В известном смысле именно это и должно было стать плодом моего начального образования. Мама хотела, чтобы я стал самостоятельным и не бежал в общей упряжке. Я должен был вырасти оригинальным, непохожим на прочих, должен был иметь характер и собственные идеалы. Я не должен быть сводом параграфов, сборной конструкцией, продуктом конвейерной линии, изготовленным по общебуржуазному образцу.
Если бы мы продолжили так же, как начинали, если бы Джон-Пол и я так и выросли в этом доме, возможно, такой викторианско-греческий комплекс постепенно оправдал бы себя, и мы превратились бы в этаких добропорядочных и основательных скептиков, учтивых, разумных, и даже в каком-то смысле полезных. Мы могли бы стать успешными авторами или книгоиздателями, профессорами в небольших прогрессивных колледжах. Наши дороги были бы гладкими, а я, возможно, никогда не стал бы монахом.
Но еще не время говорить об этом счастливом исходе, о том, за что я более всего благодарю и славлю Бога, и что явилось, пожалуй, самым парадоксальным осуществлением замыслов обо мне моей матушки – последнее, о чем она могла бы помыслить: ее забота о свободном развитии сработала бумерангом.
О как много возможностей лежало предо мной и братом в те дни! Свежее сознание только начинает существование в качестве реальной, действенной функции души. Выбор вот-вот станет ответственным. Ум еще чист, не оформлен, готов принять любой набор идей и развиваться под влиянием наиболее совершенных из них, под влиянием самой благодати, божественных смыслов, будь у меня такая возможность.
Здесь была воля, нейтральная, ненаправленная, – сила, ждущая применения, готовая породить огромные внутренние энергии – света или тьмы, мира или конфликта, порядка или хаоса, любви или греха. Выбирая путь в различных обстоятельствах, моей воле предстояло обрести направление, которое в конечном счете определило бы движение всего моего существа к счастью или боли, жизни или смерти, небу или преисподней.
Более того: коль скоро никогда и никто не может и не мог жить сам по себе и для себя одного, то моему выбору, решениям и желаниям предстояло неизбежно влиять, косвенно или непосредственно, на судьбы тысяч других людей. Точно так же, как и моей собственной жизни предстояло формироваться и меняться в согласии с их жизнями. Я вступал в моральную вселенную, в которой я связан с каждым разумным существом, и в которой все мы, подобно густому рою пчел, тянем друг друга к некоему общему итогу – добра или зла, мира или войны.

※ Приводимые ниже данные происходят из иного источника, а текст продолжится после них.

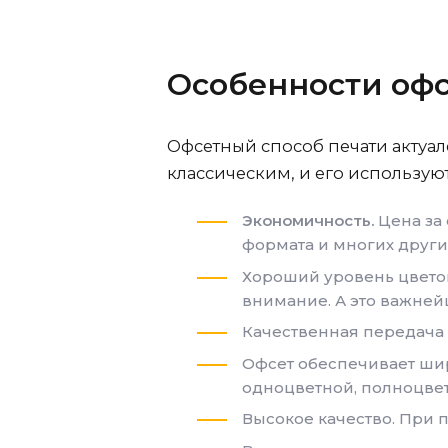
Особенности офс
Офсетный способ печати актуал
классическим, и его использую
Экономичность.
Цена за 
формата и многих други
Хороший уровень цвет
внимание. А это важне
Качественная передача в
Офсет обеспечивает шир
одноцветной, полноцвет
Высокое качество. При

Одним воскресным утром, думаю, уже после того, как маму увезли в больницу, мы с отцом отправились в молитвенный дом квакеров. Он объяснил мне, что люди приходят сюда и сидят молча, ничего не делая, пока Святой Дух не подвигнет кого-либо говорить. Еще он сказал, что там будет знаменитый пожилой джентльмен, один из основателей движения бойскаутов Америки, Дэн Берд[23]. Так что, пока я сидел среди квакеров, три вопроса приблизительно в равной степени занимали мой ум. Кто из них Дэн Берд? Просто так он зовется «Бородой» или и правда у него на подбородке растут волосы? И что, собственно, Святой Дух хочет подвигнуть этих людей сказать?